El plástico es uno de los mayores agentes contaminantes que ponen en jaque al medio ambiente. Para que os hagáis una idea aproximada, se necesita el 7% del total de la producción anual de petróleo, para fabricar los 260 millones de toneladas de plástico que consume el mundo cada año. Aunque pueda parecer imposible, el plástico puede volver a convertirse en combustible, según ha demostrado la empresa japonesa Blest, con una máquina asombrosamente sencilla, diseñada por Akinori Ito, capaz de convertir el plástico en gasolina, diesel o keroseno.

Conocida por su desarrolladores como La Caja Mágica, la máquina solo pesa 50 kilos y puede convertir 1 kilo de plástico en 1 kilo de gasolina, a través de un proceso bastante sencillo. Según explica su creador en el video que os mostramos a continuación, el gas resultante de la fundición del plástico, atraviesa un tubo de agua fría que convierte el gas en petróleo y, después, en cualquier derivado que pueda utilizarse como combustible, como la gasolina o el gasoil.

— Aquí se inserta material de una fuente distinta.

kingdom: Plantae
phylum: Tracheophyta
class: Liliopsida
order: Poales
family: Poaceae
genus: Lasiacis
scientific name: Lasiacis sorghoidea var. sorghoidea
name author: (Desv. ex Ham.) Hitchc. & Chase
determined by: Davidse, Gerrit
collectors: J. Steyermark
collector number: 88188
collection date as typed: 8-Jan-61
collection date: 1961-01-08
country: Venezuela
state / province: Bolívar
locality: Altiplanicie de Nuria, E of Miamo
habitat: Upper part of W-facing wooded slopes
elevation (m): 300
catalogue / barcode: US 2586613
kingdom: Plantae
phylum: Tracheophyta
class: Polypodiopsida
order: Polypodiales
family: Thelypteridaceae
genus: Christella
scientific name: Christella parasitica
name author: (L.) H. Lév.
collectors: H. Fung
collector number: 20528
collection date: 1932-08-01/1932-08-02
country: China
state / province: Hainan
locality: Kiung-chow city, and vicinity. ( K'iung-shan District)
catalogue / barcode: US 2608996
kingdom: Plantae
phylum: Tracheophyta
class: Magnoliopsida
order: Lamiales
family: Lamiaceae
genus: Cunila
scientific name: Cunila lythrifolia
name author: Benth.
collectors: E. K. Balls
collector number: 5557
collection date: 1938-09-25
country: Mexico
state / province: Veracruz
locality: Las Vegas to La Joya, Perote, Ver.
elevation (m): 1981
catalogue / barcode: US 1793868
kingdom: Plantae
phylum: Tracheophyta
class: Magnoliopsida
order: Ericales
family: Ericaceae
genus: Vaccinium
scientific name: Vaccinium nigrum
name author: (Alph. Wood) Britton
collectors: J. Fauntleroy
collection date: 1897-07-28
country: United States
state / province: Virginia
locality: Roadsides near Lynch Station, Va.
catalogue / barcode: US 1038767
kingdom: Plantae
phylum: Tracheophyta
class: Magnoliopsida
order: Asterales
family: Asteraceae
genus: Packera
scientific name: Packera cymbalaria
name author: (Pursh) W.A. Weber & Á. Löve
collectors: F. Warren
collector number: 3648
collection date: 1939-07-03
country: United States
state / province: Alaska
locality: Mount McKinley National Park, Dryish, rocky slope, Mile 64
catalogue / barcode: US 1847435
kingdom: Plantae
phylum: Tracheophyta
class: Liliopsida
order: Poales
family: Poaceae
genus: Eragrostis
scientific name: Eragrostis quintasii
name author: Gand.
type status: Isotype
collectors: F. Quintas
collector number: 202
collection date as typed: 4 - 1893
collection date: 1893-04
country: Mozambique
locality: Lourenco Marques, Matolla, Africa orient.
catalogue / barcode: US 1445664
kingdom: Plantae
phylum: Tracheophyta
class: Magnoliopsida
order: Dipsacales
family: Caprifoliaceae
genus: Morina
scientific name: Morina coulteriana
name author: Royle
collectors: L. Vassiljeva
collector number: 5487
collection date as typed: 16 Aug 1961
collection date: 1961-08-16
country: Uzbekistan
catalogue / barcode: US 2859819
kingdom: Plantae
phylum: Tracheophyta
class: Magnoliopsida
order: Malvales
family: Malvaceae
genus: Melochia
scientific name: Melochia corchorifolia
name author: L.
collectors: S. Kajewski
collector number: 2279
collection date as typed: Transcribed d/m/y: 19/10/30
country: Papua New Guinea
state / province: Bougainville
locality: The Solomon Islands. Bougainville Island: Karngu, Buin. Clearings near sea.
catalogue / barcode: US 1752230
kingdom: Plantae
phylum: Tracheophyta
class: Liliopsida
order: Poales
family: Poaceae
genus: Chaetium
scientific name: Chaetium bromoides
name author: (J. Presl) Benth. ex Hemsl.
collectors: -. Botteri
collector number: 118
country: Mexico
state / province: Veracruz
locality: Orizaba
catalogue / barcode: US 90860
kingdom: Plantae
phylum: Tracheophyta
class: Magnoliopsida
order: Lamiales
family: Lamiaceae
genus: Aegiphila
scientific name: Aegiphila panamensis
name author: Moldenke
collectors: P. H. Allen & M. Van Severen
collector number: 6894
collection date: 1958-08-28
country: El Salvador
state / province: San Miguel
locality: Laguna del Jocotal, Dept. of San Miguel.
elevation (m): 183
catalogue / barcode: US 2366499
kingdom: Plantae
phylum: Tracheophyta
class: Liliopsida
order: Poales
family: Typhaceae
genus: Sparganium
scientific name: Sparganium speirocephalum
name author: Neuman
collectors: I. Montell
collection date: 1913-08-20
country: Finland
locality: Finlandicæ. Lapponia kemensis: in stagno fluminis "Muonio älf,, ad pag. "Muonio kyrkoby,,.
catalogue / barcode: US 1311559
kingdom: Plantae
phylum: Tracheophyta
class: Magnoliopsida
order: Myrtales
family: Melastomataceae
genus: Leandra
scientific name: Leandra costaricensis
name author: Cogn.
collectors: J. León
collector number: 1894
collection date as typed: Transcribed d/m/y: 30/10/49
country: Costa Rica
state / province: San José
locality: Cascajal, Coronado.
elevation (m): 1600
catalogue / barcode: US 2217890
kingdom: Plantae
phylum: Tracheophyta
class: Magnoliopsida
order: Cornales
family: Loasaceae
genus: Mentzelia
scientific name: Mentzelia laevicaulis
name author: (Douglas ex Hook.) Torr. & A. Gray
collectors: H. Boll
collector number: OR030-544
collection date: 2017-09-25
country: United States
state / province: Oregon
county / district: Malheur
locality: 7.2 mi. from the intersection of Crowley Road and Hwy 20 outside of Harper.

Akinori Ito ha distribuido la máquina en los países donde el plástico es un problema medioambiental de primer orden. Ito piensa que llegará el momento en el que la gente empiece a ver el plástico que usa como un combustible, y no como un simple desperdicio. Ante las posibilidades de su futura comercialización todavía quedan varias dudas pendientes que giran en torno a la eficiencia energética y medioambiental, ya que en el proceso se liberan moléculas contaminantes como el éter y la clorina.